Which video card and how much memory?
This video is a misleading tutorial that oversimplifies the process of creating a local RAG (Retrieval Augmented Generation) system. While the presenter claims to create a "100% local RAG in around 70 lines of code," they fail to address the complexities and limitations of such a system. The tutorial relies heavily on pre-built libraries and models, such as Ollama and sentence-transformers, without providing a deep understanding of how these components work together. Moreover, the presenter does not discuss the potential drawbacks of using a local RAG system, such as the limited amount of data it can handle and the lack of real-time updates. The video may give viewers a false sense of ease in implementing a RAG system, without considering the necessary expertise and resources required for a robust and reliable solution.
Thanks, GPT 4.
FYI GPTZero states this comment is 100% AI generated.
Jeez, it almost academic if it weren't reeking of AI
Hahaha 😂 @@userou-ig1ze
i found an error when i run localrag.py File "D:\easy-local-rag-main\localrag.py", line 134, in response = ollama.embeddings(model='mxbai-embed-large', prompt=content) ^^^^^^^^^^^^^^^^^^^^^^^^^^^^^^^^^^^^^^^^^^^^^^^^^^^^^^^^^^^^ File "C:\Users\HP\AppData\Local\Programs\Python\Python312\Lib\site-packages\ollama\_client.py", line 198, in embeddings return self._request( ^^^^^^^^^^^^^^ File "C:\Users\HP\AppData\Local\Programs\Python\Python312\Lib\site-packages\ollama\_client.py", line 73, in _request raise ResponseError(e.response.text, e.response.status_code) from None ollama._types.ResponseError: failed to generate embedding
please guide
@@kumarrohit557 have you tried before doing that ollama pull mxbai-embed-large ?
raise self._make_status_error_from_response(err.response) from None openai.NotFoundError: Error code: 404 - {'error': {'message': "model 'mistral' not found, try pulling it first", 'type': 'api_error', 'param': None, 'code': None}}
You have to download the model. ollama pull mistral
This is pretty epic !! I wonder if pdfplumber might be a better fit than pypdf2 ? I have been working with plain text and that works great, but a simple text-only PDF downloaded from google docs gets quite garbled. maybe pdfplumber might not be much better tbh but I've generally heard it's very solid.
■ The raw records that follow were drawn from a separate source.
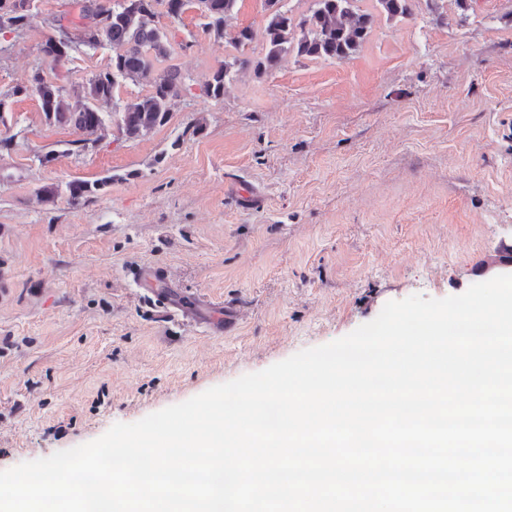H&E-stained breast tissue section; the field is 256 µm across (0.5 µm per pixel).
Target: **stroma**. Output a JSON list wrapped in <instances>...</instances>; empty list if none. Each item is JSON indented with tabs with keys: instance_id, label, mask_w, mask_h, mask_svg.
Masks as SVG:
<instances>
[{
	"instance_id": "1",
	"label": "stroma",
	"mask_w": 512,
	"mask_h": 512,
	"mask_svg": "<svg viewBox=\"0 0 512 512\" xmlns=\"http://www.w3.org/2000/svg\"><path fill=\"white\" fill-rule=\"evenodd\" d=\"M74 3L33 0L23 35L0 34V138L15 141L0 152V471L346 336L389 301L462 294L512 241V0H412L350 59L289 54L218 101L202 92L216 65L261 55L231 36L262 30V0H238L222 37L195 10L160 15L171 54L154 72L178 68L188 90L167 125L87 151L12 93L45 64L46 17ZM111 57L72 52L66 94ZM105 176L84 205L36 195ZM138 266L233 305L236 330L174 316Z\"/></svg>"
}]
</instances>
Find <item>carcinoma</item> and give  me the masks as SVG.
<instances>
[{
	"instance_id": "obj_1",
	"label": "carcinoma",
	"mask_w": 512,
	"mask_h": 512,
	"mask_svg": "<svg viewBox=\"0 0 512 512\" xmlns=\"http://www.w3.org/2000/svg\"><path fill=\"white\" fill-rule=\"evenodd\" d=\"M238 0H76L78 37L60 50L50 34L41 44L50 72L34 71L27 84L15 87L12 94L33 92L38 96L44 118L49 123L78 130L87 135L80 148L102 140L109 129L110 116L100 112L97 103L114 98L120 82L131 80L150 86L147 94L130 101H116L119 115L117 130L128 138L142 137L165 125L171 116L173 100L178 98L185 77L176 68L164 76L153 77V59L170 53L168 33L158 20L155 6L162 3L166 15L177 19L186 7L192 6L204 20V27L218 36L232 17ZM359 0H311L308 12L295 16L288 0H275L267 8V23L262 33L251 28L240 29L233 38L235 47L247 46L261 38L265 53L254 66L259 74L274 71L284 55L294 52L311 59L344 61L364 43L374 23L372 13L357 6ZM376 7L387 18L406 17L411 0H375ZM112 47L111 63L93 75L86 83L84 96L69 102L59 84L62 68L70 53L78 47L96 49ZM250 60L237 56L218 65L203 85L204 94L212 99L224 98L226 84L237 72L248 68ZM109 179L93 182L72 180L64 184L41 187L40 201L51 203L65 196L78 206L90 201Z\"/></svg>"
}]
</instances>
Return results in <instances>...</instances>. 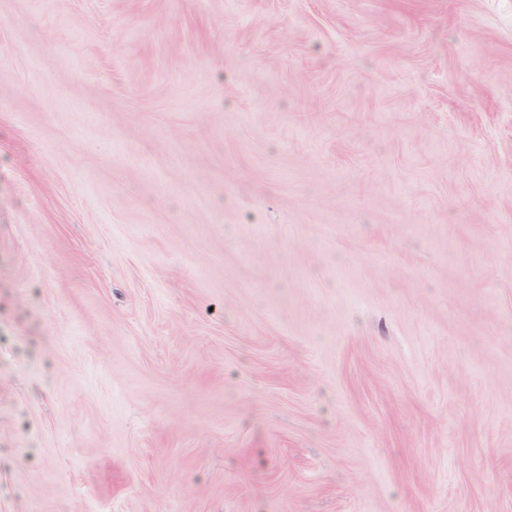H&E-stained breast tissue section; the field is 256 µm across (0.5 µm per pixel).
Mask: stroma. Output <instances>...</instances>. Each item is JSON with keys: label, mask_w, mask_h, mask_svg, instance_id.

I also wonder how difficult would it be to add re-ranking / recursive retrieval / corrective RAG ? are any of those even necessary given the way sentence transformers work ? Either way - big kudos for all your awesome work and sharing it with the commuity !!
would also love a comparison with a RAG based on knowledge graph (high level) - if anybody can graph this out and explain this well, it's you !! I've watched pretty much every youtube video there is that promises the earth from PrivateGPT etc. but you are dispensing actual knowledge !!!